Report back every line of the entries that contains "feel", exactly as written.

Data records
Content starts
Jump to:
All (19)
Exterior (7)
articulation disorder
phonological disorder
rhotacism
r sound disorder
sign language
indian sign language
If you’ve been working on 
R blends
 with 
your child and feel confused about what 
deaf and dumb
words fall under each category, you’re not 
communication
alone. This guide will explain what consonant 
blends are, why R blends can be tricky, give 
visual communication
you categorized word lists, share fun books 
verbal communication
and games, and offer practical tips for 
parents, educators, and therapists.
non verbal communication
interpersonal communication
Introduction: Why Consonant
Content ends
Content starts
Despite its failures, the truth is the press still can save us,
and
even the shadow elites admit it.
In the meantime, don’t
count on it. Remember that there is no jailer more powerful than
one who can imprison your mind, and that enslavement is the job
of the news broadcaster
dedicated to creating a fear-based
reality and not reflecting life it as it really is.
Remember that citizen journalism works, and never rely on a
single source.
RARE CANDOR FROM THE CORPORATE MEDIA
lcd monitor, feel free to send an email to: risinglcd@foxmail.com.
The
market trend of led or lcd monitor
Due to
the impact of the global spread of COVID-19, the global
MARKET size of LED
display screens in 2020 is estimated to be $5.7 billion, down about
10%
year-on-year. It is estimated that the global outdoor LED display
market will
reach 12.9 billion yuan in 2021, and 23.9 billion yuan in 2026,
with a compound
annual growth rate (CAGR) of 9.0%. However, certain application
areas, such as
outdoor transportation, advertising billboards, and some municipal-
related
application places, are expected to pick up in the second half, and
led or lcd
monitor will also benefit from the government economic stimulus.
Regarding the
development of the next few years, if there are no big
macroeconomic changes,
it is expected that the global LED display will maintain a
Content ends
Content starts
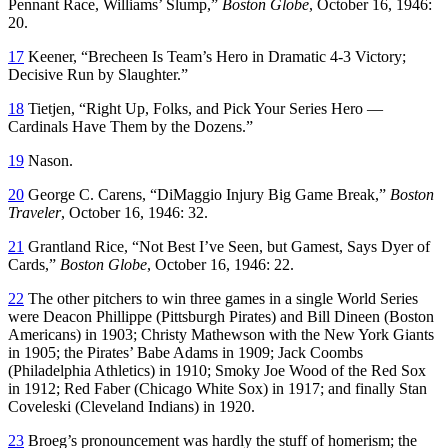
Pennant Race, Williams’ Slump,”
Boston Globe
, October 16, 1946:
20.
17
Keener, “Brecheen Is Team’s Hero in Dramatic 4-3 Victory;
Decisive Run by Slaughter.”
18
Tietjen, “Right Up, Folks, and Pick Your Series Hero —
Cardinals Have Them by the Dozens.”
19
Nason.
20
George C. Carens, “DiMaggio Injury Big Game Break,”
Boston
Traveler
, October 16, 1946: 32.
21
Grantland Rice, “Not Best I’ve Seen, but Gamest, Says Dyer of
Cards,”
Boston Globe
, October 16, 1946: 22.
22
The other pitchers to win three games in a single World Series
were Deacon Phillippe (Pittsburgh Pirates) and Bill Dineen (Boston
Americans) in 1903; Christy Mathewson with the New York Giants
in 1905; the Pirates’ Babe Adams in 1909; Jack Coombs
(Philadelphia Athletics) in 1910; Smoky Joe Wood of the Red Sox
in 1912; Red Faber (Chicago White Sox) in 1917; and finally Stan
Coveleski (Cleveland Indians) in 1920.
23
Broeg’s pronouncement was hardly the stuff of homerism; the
Content ends
EXERCISE SOLUTION:
your child and feel confused about what 
lcd monitor, feel free to send an email to: risinglcd@foxmail.com.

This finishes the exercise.